Automation & Scripts That Belong in Every Account
No optimization checklist is complete without acknowledging the role of automation. As practitioners often discuss, automation doesn't replace judgment — it amplifies it. Here are the automation layers every mature account should have:
- Budget pacing scripts: Free scripts from PPC tools like Mike Rhodes' budget pacer ensure campaigns don't exhaust budgets mid-day unexpectedly.
- Anomaly detection rules: Use Google Ads automated rules to pause campaigns if cost-per-conversion exceeds 3x target (with a minimum impression threshold to avoid false positives).
- Bid adjustment automation: For accounts with strong historical data, rule-based bid adjustments for day-of-week and hour-of-day can drive 5–15% efficiency gains.
- Quality Score monitoring: A script that logs QS changes weekly helps you catch editorial and relevance issues before they compound into performance problems.
Common Mistake: Relying entirely on Google's native automated recommendations ("Apply All") without human review. Google's recommendations optimize for spend and clicks — not always for your specific business CPA or ROAS targets. I've seen accounts where blindly applying recommendations increased spend by 40% with no meaningful conversion lift. Always review before applying.
What to Do Next
If you've read this far, you now have a framework significantly more rigorous than 90% of what's being practiced in the wild. Here's how to put it into action:
- Build your audit calendar today. Block 45–60 minutes every Monday for weekly tasks, 2–3 hours on the first Monday of each month for monthly tasks, and a half-day every quarter for structural reviews.

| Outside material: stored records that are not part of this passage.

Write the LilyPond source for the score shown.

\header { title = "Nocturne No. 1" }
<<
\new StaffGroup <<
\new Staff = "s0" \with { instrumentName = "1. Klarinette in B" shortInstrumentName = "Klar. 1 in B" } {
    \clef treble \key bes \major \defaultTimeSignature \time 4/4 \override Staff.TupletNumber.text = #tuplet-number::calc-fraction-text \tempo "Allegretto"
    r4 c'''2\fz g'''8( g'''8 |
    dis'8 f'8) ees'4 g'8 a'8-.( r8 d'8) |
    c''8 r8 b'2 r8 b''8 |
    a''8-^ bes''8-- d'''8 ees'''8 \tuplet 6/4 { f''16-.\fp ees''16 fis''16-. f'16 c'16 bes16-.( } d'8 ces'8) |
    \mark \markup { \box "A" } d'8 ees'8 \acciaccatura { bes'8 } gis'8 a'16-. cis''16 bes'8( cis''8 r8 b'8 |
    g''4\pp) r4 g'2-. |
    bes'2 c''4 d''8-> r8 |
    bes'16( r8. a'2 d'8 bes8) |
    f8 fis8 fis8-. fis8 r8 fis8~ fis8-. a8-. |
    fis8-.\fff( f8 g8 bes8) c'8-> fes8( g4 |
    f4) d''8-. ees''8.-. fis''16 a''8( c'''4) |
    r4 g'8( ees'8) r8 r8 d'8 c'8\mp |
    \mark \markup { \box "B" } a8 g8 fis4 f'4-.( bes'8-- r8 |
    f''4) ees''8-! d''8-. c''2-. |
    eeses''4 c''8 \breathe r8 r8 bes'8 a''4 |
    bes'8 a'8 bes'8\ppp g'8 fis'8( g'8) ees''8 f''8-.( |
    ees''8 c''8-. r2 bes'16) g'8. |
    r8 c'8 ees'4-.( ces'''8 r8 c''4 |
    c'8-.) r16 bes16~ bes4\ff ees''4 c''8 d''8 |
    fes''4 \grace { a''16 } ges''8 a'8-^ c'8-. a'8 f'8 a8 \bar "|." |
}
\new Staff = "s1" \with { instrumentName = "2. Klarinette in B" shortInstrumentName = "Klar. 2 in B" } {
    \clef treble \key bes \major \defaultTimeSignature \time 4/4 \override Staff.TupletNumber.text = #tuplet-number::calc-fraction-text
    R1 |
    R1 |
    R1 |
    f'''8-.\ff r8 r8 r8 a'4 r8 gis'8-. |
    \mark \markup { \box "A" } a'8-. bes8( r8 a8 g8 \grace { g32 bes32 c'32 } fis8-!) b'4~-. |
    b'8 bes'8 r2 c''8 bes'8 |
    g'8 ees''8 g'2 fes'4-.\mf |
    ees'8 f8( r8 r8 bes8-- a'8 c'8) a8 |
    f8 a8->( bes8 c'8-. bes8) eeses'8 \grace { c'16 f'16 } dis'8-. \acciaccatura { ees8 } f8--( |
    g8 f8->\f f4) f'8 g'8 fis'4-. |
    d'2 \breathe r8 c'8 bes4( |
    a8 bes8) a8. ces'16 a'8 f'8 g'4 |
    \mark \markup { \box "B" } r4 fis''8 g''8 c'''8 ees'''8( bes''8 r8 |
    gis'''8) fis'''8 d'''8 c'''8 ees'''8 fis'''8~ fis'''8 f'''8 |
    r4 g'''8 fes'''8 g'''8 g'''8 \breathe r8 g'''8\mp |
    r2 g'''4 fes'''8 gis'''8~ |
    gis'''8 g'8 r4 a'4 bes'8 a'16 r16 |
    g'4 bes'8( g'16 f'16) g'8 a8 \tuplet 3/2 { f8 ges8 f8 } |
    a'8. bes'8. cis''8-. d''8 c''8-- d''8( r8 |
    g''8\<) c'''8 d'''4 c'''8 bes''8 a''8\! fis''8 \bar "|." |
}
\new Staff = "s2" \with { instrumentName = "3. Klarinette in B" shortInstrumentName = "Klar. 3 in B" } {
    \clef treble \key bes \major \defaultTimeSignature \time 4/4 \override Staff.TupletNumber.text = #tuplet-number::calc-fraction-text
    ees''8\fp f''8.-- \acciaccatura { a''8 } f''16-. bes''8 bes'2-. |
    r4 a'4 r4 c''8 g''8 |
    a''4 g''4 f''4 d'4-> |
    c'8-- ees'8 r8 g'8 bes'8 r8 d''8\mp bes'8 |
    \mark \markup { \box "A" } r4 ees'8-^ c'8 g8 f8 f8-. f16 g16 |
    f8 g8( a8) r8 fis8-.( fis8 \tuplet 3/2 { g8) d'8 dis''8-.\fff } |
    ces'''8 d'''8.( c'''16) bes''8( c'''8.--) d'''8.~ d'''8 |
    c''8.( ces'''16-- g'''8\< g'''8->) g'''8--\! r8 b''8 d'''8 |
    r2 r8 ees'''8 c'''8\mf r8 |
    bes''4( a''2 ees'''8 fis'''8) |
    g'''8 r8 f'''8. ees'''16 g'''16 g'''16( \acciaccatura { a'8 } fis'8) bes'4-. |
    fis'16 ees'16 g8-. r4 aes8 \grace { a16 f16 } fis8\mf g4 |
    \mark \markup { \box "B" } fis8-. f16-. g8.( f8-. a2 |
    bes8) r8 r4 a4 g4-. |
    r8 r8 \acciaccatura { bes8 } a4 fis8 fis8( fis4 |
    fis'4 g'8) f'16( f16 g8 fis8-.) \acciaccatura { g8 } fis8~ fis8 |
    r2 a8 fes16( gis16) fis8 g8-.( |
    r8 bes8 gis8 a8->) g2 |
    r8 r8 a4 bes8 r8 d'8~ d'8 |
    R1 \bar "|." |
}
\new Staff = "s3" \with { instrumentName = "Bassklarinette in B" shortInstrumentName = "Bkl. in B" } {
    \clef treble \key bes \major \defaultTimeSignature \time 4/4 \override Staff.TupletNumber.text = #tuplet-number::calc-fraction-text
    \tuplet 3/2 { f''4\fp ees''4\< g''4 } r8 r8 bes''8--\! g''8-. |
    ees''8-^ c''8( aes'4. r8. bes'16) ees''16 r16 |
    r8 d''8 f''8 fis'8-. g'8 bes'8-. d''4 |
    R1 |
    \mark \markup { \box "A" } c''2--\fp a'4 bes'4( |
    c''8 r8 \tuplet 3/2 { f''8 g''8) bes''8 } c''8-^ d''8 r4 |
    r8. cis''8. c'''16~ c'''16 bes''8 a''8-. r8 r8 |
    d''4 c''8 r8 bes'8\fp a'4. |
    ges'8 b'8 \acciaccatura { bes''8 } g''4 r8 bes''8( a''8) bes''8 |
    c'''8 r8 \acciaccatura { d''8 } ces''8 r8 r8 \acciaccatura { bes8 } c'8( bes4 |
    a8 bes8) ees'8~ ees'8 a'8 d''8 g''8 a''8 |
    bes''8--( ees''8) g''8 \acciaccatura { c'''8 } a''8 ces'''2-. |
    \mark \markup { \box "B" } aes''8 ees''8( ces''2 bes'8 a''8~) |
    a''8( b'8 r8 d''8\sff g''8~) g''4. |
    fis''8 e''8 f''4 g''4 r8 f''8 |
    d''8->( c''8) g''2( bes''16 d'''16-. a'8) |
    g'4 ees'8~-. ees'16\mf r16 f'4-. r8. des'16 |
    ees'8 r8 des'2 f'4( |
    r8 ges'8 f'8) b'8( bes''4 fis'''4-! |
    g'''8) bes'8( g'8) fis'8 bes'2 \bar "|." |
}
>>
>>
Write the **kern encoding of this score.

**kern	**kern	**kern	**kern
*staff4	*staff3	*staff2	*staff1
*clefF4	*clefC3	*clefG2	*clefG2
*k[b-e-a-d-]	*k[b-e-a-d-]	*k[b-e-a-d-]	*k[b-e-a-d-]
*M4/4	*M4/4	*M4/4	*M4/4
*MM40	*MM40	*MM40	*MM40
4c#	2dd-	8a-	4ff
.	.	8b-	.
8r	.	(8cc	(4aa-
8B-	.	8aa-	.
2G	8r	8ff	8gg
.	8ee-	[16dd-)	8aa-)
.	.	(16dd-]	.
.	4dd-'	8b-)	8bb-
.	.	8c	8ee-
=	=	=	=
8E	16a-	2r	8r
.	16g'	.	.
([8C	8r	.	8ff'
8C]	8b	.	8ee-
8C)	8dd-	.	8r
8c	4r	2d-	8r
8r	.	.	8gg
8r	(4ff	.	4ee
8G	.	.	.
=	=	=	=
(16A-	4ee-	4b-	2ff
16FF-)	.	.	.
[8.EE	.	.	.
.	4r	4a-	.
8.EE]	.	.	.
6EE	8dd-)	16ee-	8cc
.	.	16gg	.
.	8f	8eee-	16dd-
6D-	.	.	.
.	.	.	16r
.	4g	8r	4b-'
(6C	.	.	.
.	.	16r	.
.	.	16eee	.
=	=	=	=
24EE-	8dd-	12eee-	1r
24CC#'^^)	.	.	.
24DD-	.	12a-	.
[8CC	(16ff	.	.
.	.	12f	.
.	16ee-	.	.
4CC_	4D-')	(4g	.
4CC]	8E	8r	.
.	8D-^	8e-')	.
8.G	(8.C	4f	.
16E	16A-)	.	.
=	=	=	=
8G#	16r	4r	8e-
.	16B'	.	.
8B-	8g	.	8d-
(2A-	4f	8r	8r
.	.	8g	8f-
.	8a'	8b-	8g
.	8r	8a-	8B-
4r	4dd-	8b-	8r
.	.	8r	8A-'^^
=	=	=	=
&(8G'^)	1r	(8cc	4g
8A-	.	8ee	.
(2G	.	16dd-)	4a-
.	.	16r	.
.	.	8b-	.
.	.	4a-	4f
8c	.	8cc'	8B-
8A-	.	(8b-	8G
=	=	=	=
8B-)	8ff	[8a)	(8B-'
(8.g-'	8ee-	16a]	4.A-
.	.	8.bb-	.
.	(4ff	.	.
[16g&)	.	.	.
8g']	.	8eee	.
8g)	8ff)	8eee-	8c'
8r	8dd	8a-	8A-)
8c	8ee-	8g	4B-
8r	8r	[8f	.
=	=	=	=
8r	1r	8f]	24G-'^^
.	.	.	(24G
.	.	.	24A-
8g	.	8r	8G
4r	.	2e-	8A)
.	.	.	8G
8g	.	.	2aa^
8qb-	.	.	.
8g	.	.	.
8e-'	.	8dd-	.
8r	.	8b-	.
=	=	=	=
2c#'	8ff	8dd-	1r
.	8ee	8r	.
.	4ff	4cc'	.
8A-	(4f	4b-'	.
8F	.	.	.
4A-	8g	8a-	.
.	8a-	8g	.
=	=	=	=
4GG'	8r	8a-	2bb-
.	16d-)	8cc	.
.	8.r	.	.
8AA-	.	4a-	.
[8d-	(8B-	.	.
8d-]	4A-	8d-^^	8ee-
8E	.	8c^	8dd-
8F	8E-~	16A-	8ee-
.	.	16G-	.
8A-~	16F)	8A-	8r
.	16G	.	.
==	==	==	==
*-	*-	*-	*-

Put them in your calendar as recurring appointments — not just intentions.
- Create a decision log. Every time you make an optimization change, document the date, what you changed, why, and what you expect to happen. Review this log monthly. It transforms random testing into a learning system.
- Prioritize conversion tracking first, always. Before any bid optimization, any structural change, any audience work — verify your conversion tracking is accurate. Everything downstream depends on it.
- Fix your biggest CPA bleeders before chasing new wins. Sort your keywords or ad groups by cost with zero conversions in the last 30 days. That list is your first action item. Stop the bleeding before you optimize for growth.
- Run your Auction Insights report right now. If you haven't looked at it in the last 30 days, do it before you close this tab. Competitive positioning context changes everything about how you should be bidding and budgeting.
The practitioners who consistently win in paid search aren't necessarily the most clever — they're the most disciplined. Build the system, work the system, and iterate based on what the data actually shows you. That's the whole game.